I haven't seen Gheorghiu as Tosca, but I would agree that the role is a notch too big for her. The first time I saw her was in the secondary role of Nina in Massenet's *Chérubin *and she made quite an impression on me. I thought the voice very beautiful and she was a natural performer. The next time was as Violetta, the role that propelled her to stardom. I really enjoyed her performance, but remember thinking it wasn't yet the full article. Whether it became so in later performances I don't know, but of course the critics went berserk and she never looked back. As a total performance, it wasn't that great. Solti's coducting lacked lyricism, Frank Lopardo was underpowered and Leo Nucci as usual dry and wooden. Even the Richard Eyre production made some awful mistakes, I thought, but in this company, Gheorghiu certainly shone.

The final time was Adina in *L'Elisir d'Amore *by which time the mannerisms, both vocal and physical, had begun to creep in and I found her performance altogether too sophisticated and arch, though the voice still sounded lovely. After all, Adina doesn't really require any big guns.

I only heard Te Kanawa once in the theatre, as Fiordiligi, funnily enough with Baltsa as Dorabella, a singer I too really liked. Her performance was a lot more spirited than I had expected of her, maybe goaded by Baltsa's hilarious Dorabella.

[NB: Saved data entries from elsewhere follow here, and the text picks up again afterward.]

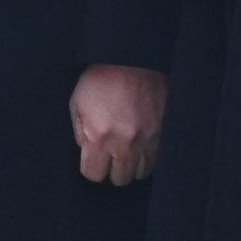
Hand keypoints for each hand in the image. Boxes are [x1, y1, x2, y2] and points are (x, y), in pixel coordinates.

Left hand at [72, 62, 164, 185]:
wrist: (134, 61)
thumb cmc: (101, 79)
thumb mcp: (77, 103)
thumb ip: (80, 132)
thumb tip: (87, 150)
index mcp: (100, 136)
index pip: (94, 174)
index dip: (91, 168)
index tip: (92, 158)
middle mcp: (125, 143)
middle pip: (119, 179)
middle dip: (111, 169)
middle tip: (109, 155)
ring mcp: (147, 140)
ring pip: (140, 173)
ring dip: (131, 165)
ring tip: (125, 150)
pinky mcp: (162, 134)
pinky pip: (156, 160)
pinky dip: (146, 157)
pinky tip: (138, 145)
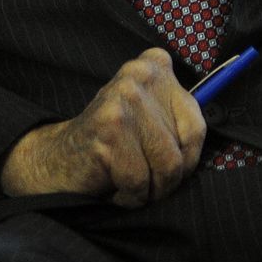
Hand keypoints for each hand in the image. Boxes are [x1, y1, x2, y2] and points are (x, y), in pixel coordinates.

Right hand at [0, 48, 204, 206]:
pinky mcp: (108, 131)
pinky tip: (114, 186)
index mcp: (155, 65)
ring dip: (151, 190)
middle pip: (183, 148)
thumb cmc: (112, 143)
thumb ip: (179, 118)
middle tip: (146, 179)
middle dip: (168, 177)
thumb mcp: (150, 117)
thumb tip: (205, 143)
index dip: (187, 157)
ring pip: (167, 166)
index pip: (198, 125)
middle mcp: (139, 75)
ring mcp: (123, 102)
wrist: (56, 158)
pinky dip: (131, 197)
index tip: (167, 162)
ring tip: (131, 183)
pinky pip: (140, 181)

I also saw Baltsa at Covent Garden as Adalgisa, Isabella, Carmen and Eboli and she was always thrilling, probably because she took risks. Her Eboli absolutely brought the house down, as did her Carmen.

Your mention of Moldoveanu reminds me that I once saw him as Don Carlo, though I can't now remember a thing about him or his performance. I do remember it was on the occasion of Christoff's farewell to the role of Philip (he'd have been 65). Sylvia Sass was Elisabeth, Elizabeth Connell Eboli and Renato Bruson was Posa.


----------



## Seattleoperafan (Mar 24, 2013)

I thought this would be all over the map and I was right. I feel a sense of accomplishment


----------